A two-sided orthogonal range counting query over a finite set S of n points in R2 asks, given a query point q = (qx, qy) ∈ R2, to report the number of points (px, py) ∈ S such that px ≥ qx and py ≥ qy.
The authors present a data structure and algorithm for answering such two-sided orthogonal range counting queries, and then consider cases where the query point q is chosen from a probability measure D over R2, denoting such a query by Q(q,D).
The paper introduces a new data structure called a biased range tree, denoted by T(S,D), which is a comparison tree built in terms of S and D, and augmented with data structures called catalogues. A catalogue associates subsets of S with a node of T(S,D). The memory and preprocessing requirements of a biased range tree are O(n log{n}).
The authors prove the following optimality result for biased range trees: Let t(D,T(S,D)) denote the expected time to answer a query Q(q,D) using T(S,D), and let &mgr;(D,S) be the expected time to answer a query Q(q,D) using the optimal decision tree for S and D. Then, t(D,T(S,D)) is within a constant factor of &mgr;(S,D).
The paper has shortcomings regarding both the strength of the results and the presentation.
The results presented have three limitations:
- (1) A biased range tree is a distribution-sensitive data structure and requires that the distribution be known in advance; a change in the distribution requires rebuilding the biased range tree.
- (2) In the worst case, the depth of T(S,D) is O(log(n)), so the worst-case query time is O(log(n)), which is no better than the time given “by Bentley’s range trees. Range trees use O(n log n) space, [...] can be constructed in O(n log(n)) time,” can answer two-sided (as well as three-sided) range counting queries in O(log(n)) using fractional cascading, and do not depend on the query distribution.
- (3) While the proposed approach can be extended to three-sided and four-sided orthogonal range counting queries, it is not optimal for these queries.
Three examples of issues with the presentation follow:
- (1) The authors reference fractional cascading and k-d trees several times, but do not explain them in sufficient detail, even though that would have greatly helped the reader to understand the proposed biased range tree.
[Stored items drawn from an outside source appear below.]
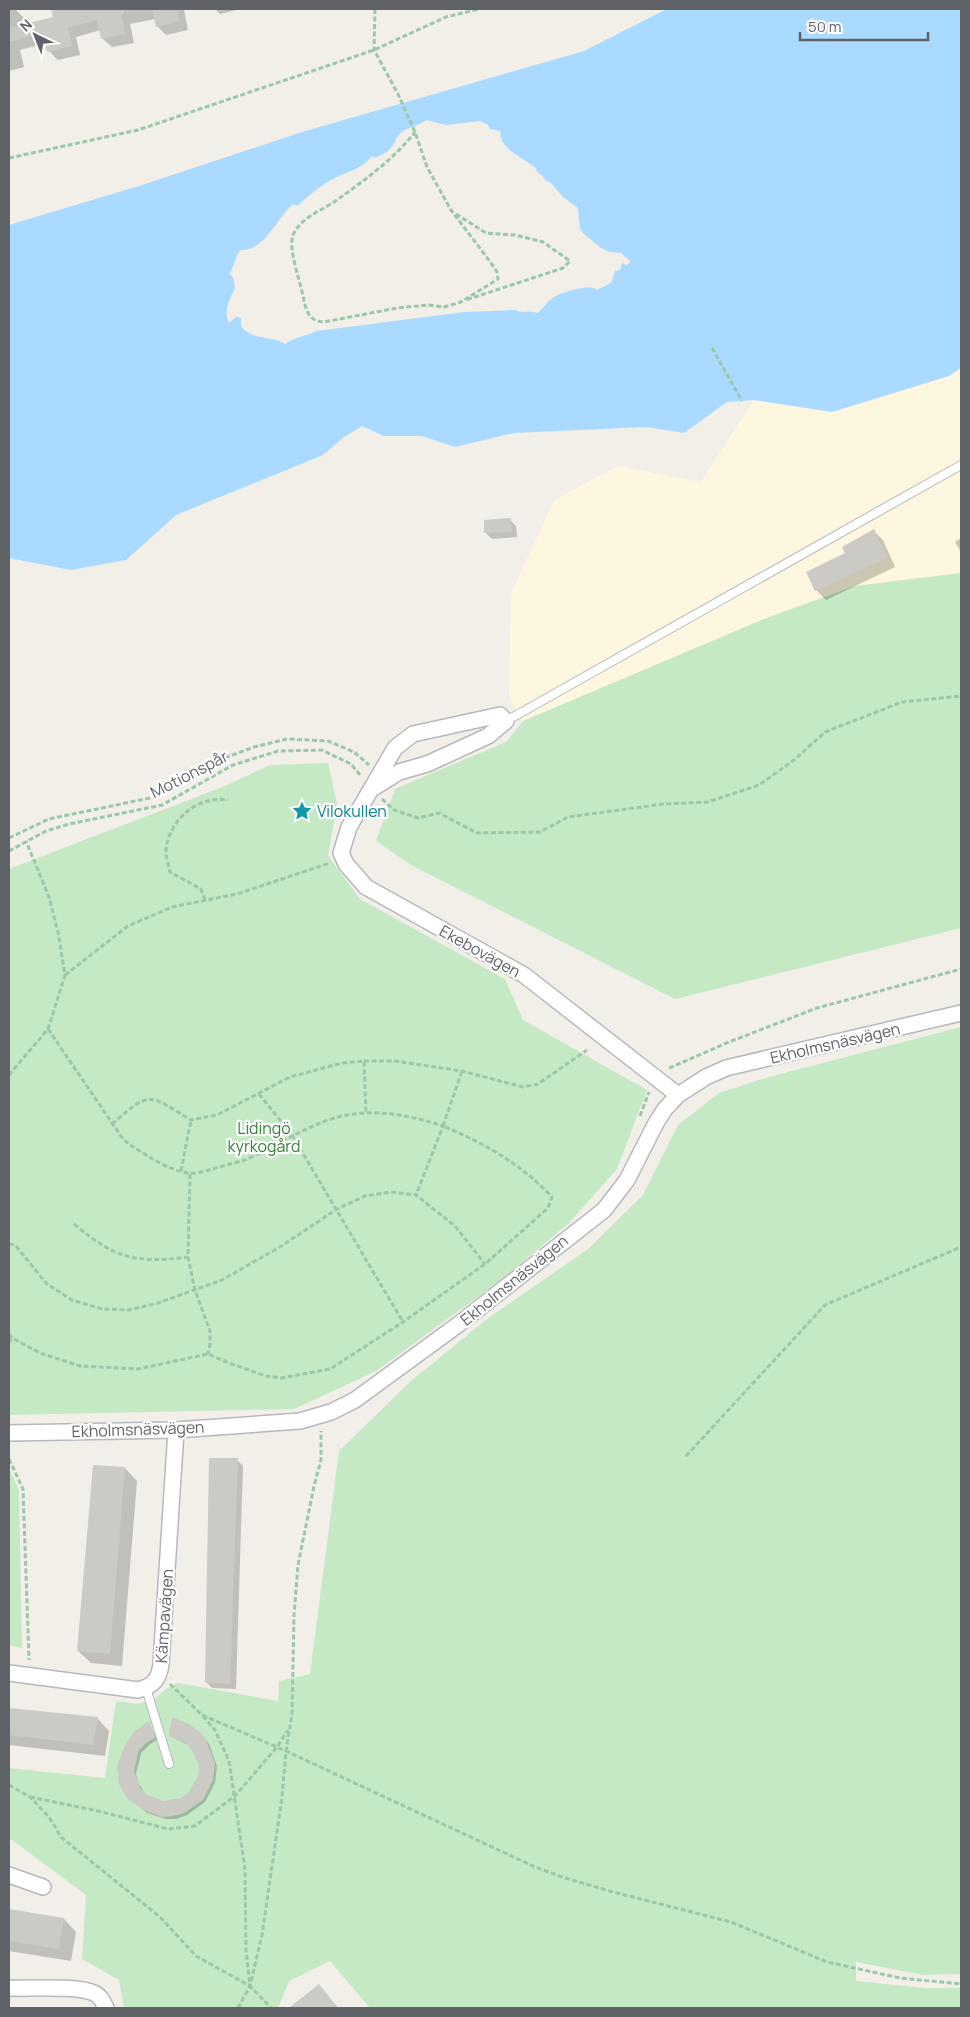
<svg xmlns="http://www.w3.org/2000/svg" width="970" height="2017" font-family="Manrope,sans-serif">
	<rect width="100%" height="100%" fill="#f1efe8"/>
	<path fill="#fef7e0" d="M 961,368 L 961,573 L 855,586 L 769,617 L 523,721 L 509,696 L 511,594 L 554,500 L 618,466 L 701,482 L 754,400 L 832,412 L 949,376 Z"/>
	<g fill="#c5e8c5">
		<path d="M 961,573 L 961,928 L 675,999 L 411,865 L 376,841 L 395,789 L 506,742 L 523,721 L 769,617 L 855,586 Z"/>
		<path d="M 328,763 L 337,804 L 328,856 L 360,899 L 505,979 L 523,1020 L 647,1090 L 617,1169 L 569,1223 L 497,1283 L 376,1371 L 294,1409 L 9,1415 L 9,869 L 225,786 L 270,765 Z"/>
		<path d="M 961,1027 L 961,1974 L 923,1975 L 856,1962 L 856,1981 L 925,1988 L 961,1988 L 961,2008 L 370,2008 L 330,1961 L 289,1981 L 278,2008 L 124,2008 L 119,1980 L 82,1959 L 86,1895 L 12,1840 L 9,1840 L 9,1768 L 105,1778 L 116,1701 L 137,1704 L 155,1699 L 167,1688 L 178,1683 L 278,1701 L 279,1681 L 310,1674 L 339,1451 L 410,1382 L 487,1319 L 588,1249 L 643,1195 L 678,1125 L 719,1093 L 769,1077 Z"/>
		<path d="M 9,1468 L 19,1490 L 22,1648 L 9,1645 Z"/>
	</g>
	<path fill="#aadaff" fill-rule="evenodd" d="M 667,9 L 961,9 L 961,368 L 949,376 L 832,412 L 754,400 L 727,402 L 684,433 L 647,427 L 513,433 L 455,447 L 422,436 L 384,436 L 362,426 L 344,437 L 323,455 L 176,515 L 126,560 L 71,570 L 9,558 L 9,225 L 139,186 L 302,132 L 584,51 ZM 426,120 L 446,125 L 480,121 L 488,125 L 490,129 L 500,131 C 501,133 500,136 501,138 C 505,151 527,160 536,168 L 537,172 L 543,176 L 545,180 L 551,183 L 563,197 L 578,208 L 580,229 L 584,234 L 601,248 L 610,252 L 621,253 L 630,261 L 629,264 L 626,265 L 622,263 L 620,270 L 615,271 L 611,283 L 597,290 C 589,283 559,293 551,299 C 546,303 543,309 537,313 C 529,310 523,314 515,310 L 465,312 L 316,331 C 304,337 297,336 285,344 C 272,335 252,341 241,326 L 241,318 L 236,317 L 229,323 C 223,311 230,299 235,288 L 233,277 L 230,274 L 238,253 L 241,250 C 264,251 276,220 291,206 L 294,204 L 297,206 C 309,196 320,185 335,178 C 351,170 358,171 372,156 L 375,158 C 379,156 388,152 391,148 C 396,142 395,137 402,132 C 410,126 420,126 426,120 Z"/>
	<g fill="#0003">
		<path d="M 15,9 L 23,17 L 25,25 L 54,18 L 52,9 L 79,9 L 80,12 L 94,9 L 189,9 L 184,10 L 188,30 L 166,35 L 157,26 L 155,19 L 130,24 L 134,43 L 112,47 L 103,39 L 101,30 L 76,37 L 80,55 L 58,60 L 49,51 L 47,43 L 20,50 L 24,67 L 9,71 L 9,10 Z"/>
		<path d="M 215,9 L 241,9 L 220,14 Z"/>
		<path d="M 510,520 L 516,526 L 517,537 L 492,539 L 486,533 Z"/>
		<path d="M 874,531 L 883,540 L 895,567 L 826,600 L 816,590 L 847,554 Z"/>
		<path d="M 961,538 L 961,552 L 955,542 Z"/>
		<path d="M 237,1460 L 243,1466 L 236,1689 L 212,1688 L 206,1682 Z"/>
		<path d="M 125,1468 L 137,1481 L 122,1666 L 91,1663 L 78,1651 Z"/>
		<path d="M 9,1709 L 97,1718 L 109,1731 L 105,1756 L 9,1745 Z"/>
		<path d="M 148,1722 L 157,1740 L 149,1745 L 141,1753 L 136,1774 L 138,1783 L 147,1796 L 163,1802 L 181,1799 L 189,1794 L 200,1776 L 200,1765 L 190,1746 L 170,1736 L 203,1736 L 209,1744 L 217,1766 L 215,1783 L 205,1802 L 187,1815 L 176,1819 L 166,1819 L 147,1813 L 132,1800 L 118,1767 L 123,1751 L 137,1731 Z"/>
		<path d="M 9,1910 L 64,1919 L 76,1932 L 71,1961 L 9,1951 Z"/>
	</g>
	<g fill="#cccac5">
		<path d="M 51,9 L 124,9 L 124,14 L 121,14 L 126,34 L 101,39 L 97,20 L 68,28 L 72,46 L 47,52 L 43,33 L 9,42 L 9,28 L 53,17 Z"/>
		<path d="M 152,9 L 177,9 L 180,21 L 156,27 Z"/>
		<path d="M 511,518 L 512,532 L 484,533 L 484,520 Z"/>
		<path d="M 874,529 L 887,558 L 815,591 L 806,572 L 845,553 L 842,547 Z"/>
		<path d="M 209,1458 L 238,1458 L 230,1684 L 205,1682 Z"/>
		<path d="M 93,1465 L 125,1467 L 110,1654 L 77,1651 Z"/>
		<path d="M 9,1708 L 98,1717 L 93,1745 L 9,1735 Z"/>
		<path d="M 172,1717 L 189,1724 L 200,1732 L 206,1740 L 215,1763 L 214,1772 L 213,1780 L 203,1800 L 184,1813 L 173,1816 L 162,1817 L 143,1810 L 127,1798 L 119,1784 L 117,1766 L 126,1743 L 136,1730 L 149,1721 L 155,1738 L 146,1743 L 139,1750 L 134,1771 L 140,1788 L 148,1795 L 163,1801 L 181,1798 L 188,1793 L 198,1776 L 199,1765 L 192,1750 L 186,1743 L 169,1736 Z"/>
		<path d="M 9,1909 L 64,1918 L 59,1949 L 9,1941 Z"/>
		<path d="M 319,1984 L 338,2008 L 289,2008 Z"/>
	</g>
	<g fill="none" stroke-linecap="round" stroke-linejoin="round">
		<defs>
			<g id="lane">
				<path d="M 506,721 L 961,465"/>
				<path d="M 146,1688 L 169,1764"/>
			</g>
			<g id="street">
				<path d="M 372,789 L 399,772 L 427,764 L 488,736 L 506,721 L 500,715 L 413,734 L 395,748 L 349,827 L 341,853 L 346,864 L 366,887 L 524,975 L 678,1095"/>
				<path d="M 9,1433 L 176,1430 L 300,1421 L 331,1412 L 355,1400 L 459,1324 L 604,1210 L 627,1180 L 656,1123 L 665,1109 L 678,1095 L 706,1077 L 726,1068 L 961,1013"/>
				<path d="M 9,1673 L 138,1690 C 153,1686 159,1680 161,1664 L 176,1430"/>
				<path d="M 9,1875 L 43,1887"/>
				<path d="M 9,1988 C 30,1989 76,1985 94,1993 C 101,1996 103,2002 106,2008"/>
			</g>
		</defs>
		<use href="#lane" stroke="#b5b8bc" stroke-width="10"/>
		<use href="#street" stroke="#b5b8bc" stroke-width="18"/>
		<g stroke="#9cc7a9" stroke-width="3" stroke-dasharray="5 2.5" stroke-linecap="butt">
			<path d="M 375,9 L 374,50 L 398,94 L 415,132 L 427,167 L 451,210 L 491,263 L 497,272 L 498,279 L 461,302 L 444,307 L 428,305 L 397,308 L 324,322 C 308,321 306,310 303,296 C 300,281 288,248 293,235 C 301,217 323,210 337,200 C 366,179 393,160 415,132"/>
			<path d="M 9,158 L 138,130 L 374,50 L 446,17 L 479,9"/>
			<path d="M 456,214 L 486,233 L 515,235 L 543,242 L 570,261 L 563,268 L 466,300"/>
			<path d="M 712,348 L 742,401"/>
			<path d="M 382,799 L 394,810 L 418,818 L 439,813 L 477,833 L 540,832 L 568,817 L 663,804 L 708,802 L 759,785 L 794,760 L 825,732 L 902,702 L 961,696"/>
			<path d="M 9,838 L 49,819 L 150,798 L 222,759 L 254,747 L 287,739 L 328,741 L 354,752 L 369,765"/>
			<path d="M 9,851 L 46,831 L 69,824 L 162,805 L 233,765 L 278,751 L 322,750 L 351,764 L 361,776"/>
			<path d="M 205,900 L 201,889 L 170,872 C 169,865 165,856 166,849 C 170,819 198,795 228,800"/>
			<path d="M 65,975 L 128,926 L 172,907 L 237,894 L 330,863"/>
			<path d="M 48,1029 L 123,1139 C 136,1150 172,1173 190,1173 C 198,1174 208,1170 216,1168 C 225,1165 236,1163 245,1160 C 277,1146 303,1127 338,1117 C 373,1108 409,1115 443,1126 L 416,1195"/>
			<path d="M 364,1061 L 395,1061 L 462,1071 L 523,1087 L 538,1084 L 587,1050"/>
			<path d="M 669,1068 L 729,1042 L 817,1008 L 961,969"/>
			<path d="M 9,1075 L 48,1029 L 65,975 L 58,932 L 49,897 L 26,841"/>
			<path d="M 259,1094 L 292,1135 L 403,1322"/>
			<path d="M 640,1116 L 649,1092"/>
			<path d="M 112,1124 C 151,1090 148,1094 191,1120 L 217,1115 L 290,1077 L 342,1063 L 364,1061 L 366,1113"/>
			<path d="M 181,1171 L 191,1120"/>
			<path d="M 190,1174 L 188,1257 L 195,1290 L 210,1331 L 210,1344 L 208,1354"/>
			<path d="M 74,1224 C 114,1258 136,1264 188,1257"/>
			<path d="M 9,1244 L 15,1245 L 47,1284 L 72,1300 L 102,1309 L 129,1310 L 158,1303 L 222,1280 L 280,1247 L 337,1209 L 365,1196 L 391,1192 L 416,1195 L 455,1226 L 485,1264"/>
			<path d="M 9,1334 L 12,1338 L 40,1353 L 80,1366 L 138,1369 L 208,1354 L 229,1363 L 266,1376 L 281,1378 L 330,1369 L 403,1322 L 485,1264 L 548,1208 L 552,1197 C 521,1164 484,1143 443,1126 L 462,1071"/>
			<path d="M 9,1343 L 12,1338"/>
			<path d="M 686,1456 L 825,1305 L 961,1247"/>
			<path d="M 9,1459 L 23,1489 L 29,1660"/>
			<path d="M 170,1684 L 202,1715 L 286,1751 L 535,1867 L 565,1878 L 613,1892 L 731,1922 L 827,1962 L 900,1978 L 961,1984"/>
			<path d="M 203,1716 L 215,1730 L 229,1761 L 245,1869 L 246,1950 L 250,1986 L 271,2008"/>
			<path d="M 9,1785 L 30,1797 L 49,1817 L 61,1837 L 160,1917 L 196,1956 L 250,1986"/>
			<path d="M 30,1797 L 94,1810 L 168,1829 L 195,1826 L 235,1796 L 277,1747 L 288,1730"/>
			<path d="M 238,2008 L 250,1986 L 262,1935 L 282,1797 L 286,1751 L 292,1714 L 294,1615 L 298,1565 L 314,1486 L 321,1460 L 321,1431"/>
		</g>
		<use href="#lane" stroke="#fff" stroke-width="8"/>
		<use href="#street" stroke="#fff" stroke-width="15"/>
	</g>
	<defs>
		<symbol id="sight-bare" viewBox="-9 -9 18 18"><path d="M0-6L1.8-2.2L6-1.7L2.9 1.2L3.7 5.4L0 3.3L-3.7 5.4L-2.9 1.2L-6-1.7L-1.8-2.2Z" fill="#0f9aa8" stroke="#fff" stroke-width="2.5" paint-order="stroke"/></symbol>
	</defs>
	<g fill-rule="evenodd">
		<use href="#sight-bare" x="288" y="797" width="28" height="28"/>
	</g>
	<g text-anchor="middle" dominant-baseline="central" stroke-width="4.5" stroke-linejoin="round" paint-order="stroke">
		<g font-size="16" fill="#5f6368" stroke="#fff">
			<text transform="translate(189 774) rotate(-27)">Motionspår</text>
			<text transform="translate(480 951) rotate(29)">Ekebovägen</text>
			<text transform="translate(835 1043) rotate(-13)">Ekholmsnäsvägen</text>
			<text transform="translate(514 1280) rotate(-39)">Ekholmsnäsvägen</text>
			<text transform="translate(138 1429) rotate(-2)">Ekholmsnäsvägen</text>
			<text transform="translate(164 1616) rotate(-86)">Kämpavägen</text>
		</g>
		<g font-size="16" fill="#0d838f" stroke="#fff" text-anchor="start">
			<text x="317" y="811">Vilokullen</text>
		</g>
		<g font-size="16" fill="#348238" stroke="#fff">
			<text x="264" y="1128">Lidingö<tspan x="264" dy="18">kyrkogård</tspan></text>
		</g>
	</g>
	<rect width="970" height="2017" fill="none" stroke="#5f6368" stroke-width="20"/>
	<g transform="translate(35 35) rotate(317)" stroke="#ffffff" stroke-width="4" paint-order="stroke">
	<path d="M0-4L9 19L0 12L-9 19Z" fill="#5f6368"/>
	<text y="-8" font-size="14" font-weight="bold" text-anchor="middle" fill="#5f6368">N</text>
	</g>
	<path d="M800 32v8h128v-8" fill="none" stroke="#5f6368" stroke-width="2.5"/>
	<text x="808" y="32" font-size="15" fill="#5f6368" stroke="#ffffff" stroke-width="4" paint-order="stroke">50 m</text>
</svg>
- (2) A rectangle is denoted by both R and r in different parts of section 2, and then the r symbol is used to denote a region in section 3.2.
- (3) The same notation, dT(q), is used for both the expected depth of a node (in section 4) and for an instance of the depth (in section 3.5).
In conclusion, this paper presents an interesting distribution-sensitive “data structure for answering two-sided orthogonal range counting queries,” when the query point is chosen from a known probability measure D. However, the approach is not optimal for three-sided queries, the worst-case query time is the same as that of Bentley’s range trees, and the approach requires knowing the query distribution in advance.